Over the weekend, I was configuring our new VMware servers. I was happily working around when all of a sudden, vCenter started showing the hated “no healthy upstream” message on the vCenter website.
Thankfully, this was not the first time I’d seen this happen, and it usually occurs randomly (at least in my experience). The solution is easier than most people would think.
The first step is to log into vami portal. This is at the same FQDN as your vCenter server but on port 5480. So if your vCenter URL is https://vcenter.mycompany.com, the URL for your vami portal is https://vcenter.mycompany.com:5480. To log into the vami portal, you’ll need the password for your email@example.com account, which was set up when you first provisioned your VMware environment.

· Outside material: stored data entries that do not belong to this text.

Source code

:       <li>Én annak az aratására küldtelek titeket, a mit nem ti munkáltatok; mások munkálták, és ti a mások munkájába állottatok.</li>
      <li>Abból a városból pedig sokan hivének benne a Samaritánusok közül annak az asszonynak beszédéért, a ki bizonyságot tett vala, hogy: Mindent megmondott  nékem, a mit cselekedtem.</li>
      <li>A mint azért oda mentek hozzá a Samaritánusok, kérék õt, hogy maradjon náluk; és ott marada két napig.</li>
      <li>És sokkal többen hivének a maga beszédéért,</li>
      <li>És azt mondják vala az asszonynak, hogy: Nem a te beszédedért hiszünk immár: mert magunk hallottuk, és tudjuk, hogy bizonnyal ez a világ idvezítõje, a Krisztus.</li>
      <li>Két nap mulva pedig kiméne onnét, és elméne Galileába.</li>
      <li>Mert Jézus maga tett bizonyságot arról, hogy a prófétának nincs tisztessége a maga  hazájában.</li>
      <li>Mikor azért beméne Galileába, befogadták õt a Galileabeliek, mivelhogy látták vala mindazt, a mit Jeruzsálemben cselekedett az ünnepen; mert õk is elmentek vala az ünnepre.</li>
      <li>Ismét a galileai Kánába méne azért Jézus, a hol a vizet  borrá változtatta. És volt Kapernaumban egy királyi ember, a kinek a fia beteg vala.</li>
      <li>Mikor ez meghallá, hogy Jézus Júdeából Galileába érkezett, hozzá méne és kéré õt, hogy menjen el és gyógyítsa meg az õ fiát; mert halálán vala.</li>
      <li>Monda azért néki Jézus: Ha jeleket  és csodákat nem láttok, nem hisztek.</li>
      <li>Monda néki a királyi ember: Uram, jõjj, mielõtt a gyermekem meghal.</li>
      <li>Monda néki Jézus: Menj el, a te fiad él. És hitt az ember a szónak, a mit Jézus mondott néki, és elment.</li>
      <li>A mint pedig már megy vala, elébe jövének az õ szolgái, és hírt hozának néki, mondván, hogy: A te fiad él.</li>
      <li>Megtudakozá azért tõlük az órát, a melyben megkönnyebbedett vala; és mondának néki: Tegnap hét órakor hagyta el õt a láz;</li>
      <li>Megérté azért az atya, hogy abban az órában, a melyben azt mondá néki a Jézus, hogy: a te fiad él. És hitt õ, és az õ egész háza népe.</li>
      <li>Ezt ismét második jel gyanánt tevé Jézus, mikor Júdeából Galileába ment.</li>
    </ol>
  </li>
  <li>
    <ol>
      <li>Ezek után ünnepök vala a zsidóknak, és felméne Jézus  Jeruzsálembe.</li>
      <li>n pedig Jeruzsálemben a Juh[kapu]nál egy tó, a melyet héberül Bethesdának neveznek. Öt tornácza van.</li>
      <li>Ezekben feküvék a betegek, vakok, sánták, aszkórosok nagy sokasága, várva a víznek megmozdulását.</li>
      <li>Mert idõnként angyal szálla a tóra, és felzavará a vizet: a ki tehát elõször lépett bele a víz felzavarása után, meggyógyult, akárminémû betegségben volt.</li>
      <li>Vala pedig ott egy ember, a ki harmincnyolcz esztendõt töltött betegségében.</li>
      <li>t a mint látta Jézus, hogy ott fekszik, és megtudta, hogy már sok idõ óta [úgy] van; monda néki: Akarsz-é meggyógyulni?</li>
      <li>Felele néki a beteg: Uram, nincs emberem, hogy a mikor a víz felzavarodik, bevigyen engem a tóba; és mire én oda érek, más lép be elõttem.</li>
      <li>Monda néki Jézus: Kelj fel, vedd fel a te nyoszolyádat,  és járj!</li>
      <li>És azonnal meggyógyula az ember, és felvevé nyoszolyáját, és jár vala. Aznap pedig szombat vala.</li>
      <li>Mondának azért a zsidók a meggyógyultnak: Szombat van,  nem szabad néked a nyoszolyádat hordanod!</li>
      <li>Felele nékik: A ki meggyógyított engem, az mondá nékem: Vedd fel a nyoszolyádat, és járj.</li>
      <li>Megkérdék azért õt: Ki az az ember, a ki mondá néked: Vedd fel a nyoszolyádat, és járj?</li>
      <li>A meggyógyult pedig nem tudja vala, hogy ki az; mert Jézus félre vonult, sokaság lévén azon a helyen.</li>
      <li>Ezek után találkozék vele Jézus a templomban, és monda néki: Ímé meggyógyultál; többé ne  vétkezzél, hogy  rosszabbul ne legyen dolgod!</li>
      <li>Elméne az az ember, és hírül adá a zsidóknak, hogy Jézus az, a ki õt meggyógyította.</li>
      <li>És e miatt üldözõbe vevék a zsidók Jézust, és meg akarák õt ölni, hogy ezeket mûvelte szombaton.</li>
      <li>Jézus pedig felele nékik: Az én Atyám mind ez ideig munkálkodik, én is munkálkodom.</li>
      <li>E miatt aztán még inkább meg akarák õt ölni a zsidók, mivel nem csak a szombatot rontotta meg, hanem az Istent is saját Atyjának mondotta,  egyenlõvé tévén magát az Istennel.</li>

After you log in with that account, click on Networking on the menu on the left. From here, you can edit the networking settings for the vSphere server itself. Click the “Edit” link on the top right. When the page opens, select the NIC (there is probably only one) and click next.
The next page is where things got a little weird for me, as the entire middle section of the page was black. (No, I didn’t change anything when taking this screenshot.)
Thankfully clicking Next past this page and through the other pages of the wizard worked. When the wizard is done, the VM will restart, and about 10 minutes later, the problem (should) go away. (Give vCenter plenty of time to start, as vCenter is horribly slow at starting up.)
One other change I made to resolve the error was to increase the amount of RAM the VM had access to. When I first logged into the vami portal, it showed that the VM was running out of RAM, and I figured that since it was already down, now would be a great time to add memory (and our new servers give us plenty of RAM to use) so I pushed our vCenter server to 32 Gigs of RAM.
I’m not sure if this helped, but it was a change I made. As I didn’t have access to vCenter at this point, I had to connect to each host’s console until I found the host which was running the vCenter server so that I could edit the amount of RAM directly on the server.